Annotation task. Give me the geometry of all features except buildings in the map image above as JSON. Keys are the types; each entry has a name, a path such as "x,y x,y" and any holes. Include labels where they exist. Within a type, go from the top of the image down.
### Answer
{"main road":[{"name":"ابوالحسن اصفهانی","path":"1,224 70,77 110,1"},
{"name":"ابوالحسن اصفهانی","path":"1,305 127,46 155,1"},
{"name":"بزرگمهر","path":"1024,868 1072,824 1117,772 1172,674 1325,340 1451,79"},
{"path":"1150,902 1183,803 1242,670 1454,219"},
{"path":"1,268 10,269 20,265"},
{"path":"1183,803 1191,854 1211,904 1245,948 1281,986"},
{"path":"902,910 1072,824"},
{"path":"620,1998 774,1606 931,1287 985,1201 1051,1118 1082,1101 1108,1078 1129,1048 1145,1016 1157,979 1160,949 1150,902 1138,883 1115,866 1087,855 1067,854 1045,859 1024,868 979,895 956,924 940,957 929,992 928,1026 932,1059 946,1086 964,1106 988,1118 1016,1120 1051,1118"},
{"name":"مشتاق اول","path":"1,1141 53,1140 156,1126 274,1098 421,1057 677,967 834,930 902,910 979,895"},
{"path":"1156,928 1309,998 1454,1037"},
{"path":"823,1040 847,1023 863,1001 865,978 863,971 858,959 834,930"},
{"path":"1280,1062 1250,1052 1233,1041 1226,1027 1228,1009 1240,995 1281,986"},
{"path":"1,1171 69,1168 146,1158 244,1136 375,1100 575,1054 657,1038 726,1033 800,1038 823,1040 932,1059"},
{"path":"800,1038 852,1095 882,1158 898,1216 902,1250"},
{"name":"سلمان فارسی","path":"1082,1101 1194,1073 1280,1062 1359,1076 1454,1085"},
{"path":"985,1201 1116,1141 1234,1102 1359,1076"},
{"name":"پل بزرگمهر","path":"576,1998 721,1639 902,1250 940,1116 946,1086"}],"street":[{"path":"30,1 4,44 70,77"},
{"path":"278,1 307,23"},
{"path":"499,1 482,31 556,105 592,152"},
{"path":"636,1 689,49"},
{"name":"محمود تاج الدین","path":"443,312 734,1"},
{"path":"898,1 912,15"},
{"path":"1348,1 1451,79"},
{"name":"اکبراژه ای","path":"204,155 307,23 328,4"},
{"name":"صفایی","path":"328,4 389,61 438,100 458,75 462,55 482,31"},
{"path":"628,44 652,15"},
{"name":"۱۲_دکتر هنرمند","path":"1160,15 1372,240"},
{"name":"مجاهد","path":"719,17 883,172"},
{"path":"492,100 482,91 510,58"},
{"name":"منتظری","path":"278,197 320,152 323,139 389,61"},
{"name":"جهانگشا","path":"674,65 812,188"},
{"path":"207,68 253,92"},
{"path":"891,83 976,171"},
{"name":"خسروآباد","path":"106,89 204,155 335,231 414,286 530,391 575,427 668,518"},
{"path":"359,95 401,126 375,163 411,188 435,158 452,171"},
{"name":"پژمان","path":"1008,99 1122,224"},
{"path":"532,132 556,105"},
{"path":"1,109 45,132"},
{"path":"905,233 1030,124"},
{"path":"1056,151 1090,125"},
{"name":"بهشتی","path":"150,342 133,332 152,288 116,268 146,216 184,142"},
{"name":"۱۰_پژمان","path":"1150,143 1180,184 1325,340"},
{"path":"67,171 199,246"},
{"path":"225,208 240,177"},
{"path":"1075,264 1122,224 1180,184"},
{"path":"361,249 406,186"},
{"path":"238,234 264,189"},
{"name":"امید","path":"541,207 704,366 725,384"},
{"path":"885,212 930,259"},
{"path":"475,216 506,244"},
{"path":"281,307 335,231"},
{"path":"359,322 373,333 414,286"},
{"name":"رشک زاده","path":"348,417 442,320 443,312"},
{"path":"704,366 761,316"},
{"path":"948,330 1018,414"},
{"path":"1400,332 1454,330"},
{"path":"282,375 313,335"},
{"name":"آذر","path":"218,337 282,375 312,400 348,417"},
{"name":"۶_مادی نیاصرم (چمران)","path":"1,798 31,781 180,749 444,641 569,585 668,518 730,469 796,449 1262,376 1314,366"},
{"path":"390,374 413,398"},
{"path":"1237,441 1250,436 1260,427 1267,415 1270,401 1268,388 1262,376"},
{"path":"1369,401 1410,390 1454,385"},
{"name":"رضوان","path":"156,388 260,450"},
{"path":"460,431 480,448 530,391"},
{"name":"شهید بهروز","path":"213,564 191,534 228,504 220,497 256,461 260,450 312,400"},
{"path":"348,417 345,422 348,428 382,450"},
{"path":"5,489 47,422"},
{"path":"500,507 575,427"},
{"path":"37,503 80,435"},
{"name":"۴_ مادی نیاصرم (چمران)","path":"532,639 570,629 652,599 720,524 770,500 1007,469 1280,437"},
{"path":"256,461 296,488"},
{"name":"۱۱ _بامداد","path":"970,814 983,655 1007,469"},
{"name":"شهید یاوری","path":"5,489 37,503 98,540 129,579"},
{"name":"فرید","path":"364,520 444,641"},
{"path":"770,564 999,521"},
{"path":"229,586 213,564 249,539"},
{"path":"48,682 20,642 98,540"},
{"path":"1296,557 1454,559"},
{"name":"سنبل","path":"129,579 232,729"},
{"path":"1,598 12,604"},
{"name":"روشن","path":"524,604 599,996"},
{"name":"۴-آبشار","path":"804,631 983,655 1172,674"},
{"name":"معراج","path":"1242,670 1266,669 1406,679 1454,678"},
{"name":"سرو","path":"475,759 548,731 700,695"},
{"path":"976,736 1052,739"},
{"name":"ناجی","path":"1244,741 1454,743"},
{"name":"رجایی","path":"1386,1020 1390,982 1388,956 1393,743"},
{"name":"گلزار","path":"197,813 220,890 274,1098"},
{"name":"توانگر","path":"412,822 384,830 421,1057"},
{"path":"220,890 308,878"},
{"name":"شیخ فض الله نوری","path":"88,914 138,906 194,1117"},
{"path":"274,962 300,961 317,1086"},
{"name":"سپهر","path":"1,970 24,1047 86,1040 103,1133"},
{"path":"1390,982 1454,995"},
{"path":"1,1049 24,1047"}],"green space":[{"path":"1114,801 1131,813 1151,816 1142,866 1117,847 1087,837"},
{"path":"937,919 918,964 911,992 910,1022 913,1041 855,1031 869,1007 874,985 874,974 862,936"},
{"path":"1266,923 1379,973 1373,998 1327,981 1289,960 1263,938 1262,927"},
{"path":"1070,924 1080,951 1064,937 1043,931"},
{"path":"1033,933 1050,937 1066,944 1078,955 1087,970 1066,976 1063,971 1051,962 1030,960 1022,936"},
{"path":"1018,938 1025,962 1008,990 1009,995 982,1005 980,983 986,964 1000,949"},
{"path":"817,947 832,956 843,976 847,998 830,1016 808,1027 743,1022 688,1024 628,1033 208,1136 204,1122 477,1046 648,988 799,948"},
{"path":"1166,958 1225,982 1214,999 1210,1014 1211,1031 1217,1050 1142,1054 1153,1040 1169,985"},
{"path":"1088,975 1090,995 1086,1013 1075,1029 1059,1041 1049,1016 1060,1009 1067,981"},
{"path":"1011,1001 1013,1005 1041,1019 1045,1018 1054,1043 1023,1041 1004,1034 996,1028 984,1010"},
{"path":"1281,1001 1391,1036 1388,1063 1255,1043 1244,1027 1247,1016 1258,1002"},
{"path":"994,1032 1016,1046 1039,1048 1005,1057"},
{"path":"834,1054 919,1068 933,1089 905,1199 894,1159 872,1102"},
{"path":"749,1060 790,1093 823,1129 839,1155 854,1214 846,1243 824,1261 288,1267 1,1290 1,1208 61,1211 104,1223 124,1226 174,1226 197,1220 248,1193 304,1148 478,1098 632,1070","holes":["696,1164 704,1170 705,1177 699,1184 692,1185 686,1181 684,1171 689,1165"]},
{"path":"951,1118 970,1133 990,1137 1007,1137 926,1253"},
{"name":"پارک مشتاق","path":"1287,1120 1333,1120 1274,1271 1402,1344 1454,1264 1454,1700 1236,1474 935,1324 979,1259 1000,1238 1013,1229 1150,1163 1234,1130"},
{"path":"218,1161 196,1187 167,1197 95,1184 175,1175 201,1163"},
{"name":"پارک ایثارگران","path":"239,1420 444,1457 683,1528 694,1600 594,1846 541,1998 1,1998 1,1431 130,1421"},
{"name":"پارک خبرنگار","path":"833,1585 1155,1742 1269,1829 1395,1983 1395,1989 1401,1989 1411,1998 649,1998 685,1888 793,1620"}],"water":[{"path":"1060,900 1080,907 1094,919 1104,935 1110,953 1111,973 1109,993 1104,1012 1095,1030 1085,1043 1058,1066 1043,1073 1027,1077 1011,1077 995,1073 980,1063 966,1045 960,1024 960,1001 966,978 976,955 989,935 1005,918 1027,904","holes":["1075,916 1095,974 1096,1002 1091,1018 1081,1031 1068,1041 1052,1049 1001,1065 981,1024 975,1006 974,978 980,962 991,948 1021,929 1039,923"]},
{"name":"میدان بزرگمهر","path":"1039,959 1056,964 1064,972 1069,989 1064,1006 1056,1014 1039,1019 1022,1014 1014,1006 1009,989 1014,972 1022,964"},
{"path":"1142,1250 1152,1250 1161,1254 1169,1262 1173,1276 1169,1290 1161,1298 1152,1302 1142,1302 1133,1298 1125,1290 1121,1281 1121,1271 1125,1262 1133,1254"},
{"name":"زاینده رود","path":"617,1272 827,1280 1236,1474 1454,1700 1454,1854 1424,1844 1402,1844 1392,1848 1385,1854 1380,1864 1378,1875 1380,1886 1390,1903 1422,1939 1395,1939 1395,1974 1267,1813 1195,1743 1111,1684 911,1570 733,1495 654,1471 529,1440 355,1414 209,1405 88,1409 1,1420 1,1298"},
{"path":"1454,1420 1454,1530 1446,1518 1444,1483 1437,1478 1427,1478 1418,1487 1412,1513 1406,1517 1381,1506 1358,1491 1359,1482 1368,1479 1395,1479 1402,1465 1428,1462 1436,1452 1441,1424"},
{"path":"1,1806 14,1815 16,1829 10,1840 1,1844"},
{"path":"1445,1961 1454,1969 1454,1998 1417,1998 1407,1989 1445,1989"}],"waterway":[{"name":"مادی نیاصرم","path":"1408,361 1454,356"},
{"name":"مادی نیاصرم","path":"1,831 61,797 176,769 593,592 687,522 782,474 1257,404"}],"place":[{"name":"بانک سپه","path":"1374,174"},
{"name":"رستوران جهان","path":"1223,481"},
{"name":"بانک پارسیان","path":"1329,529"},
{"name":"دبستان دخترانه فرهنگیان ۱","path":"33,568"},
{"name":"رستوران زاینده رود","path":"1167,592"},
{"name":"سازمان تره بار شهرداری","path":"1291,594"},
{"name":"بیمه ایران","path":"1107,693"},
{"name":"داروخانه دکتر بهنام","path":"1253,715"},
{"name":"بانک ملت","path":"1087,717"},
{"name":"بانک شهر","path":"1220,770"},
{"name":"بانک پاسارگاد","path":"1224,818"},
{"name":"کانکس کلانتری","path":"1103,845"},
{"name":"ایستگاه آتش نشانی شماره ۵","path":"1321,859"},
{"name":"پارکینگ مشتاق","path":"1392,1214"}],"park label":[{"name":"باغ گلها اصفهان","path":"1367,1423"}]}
————————
From the entries above, copy every line that holds the word "رستوران".

▸ Solution below:
{"name":"رستوران جهان","path":"1223,481"},
{"name":"رستوران زاینده رود","path":"1167,592"},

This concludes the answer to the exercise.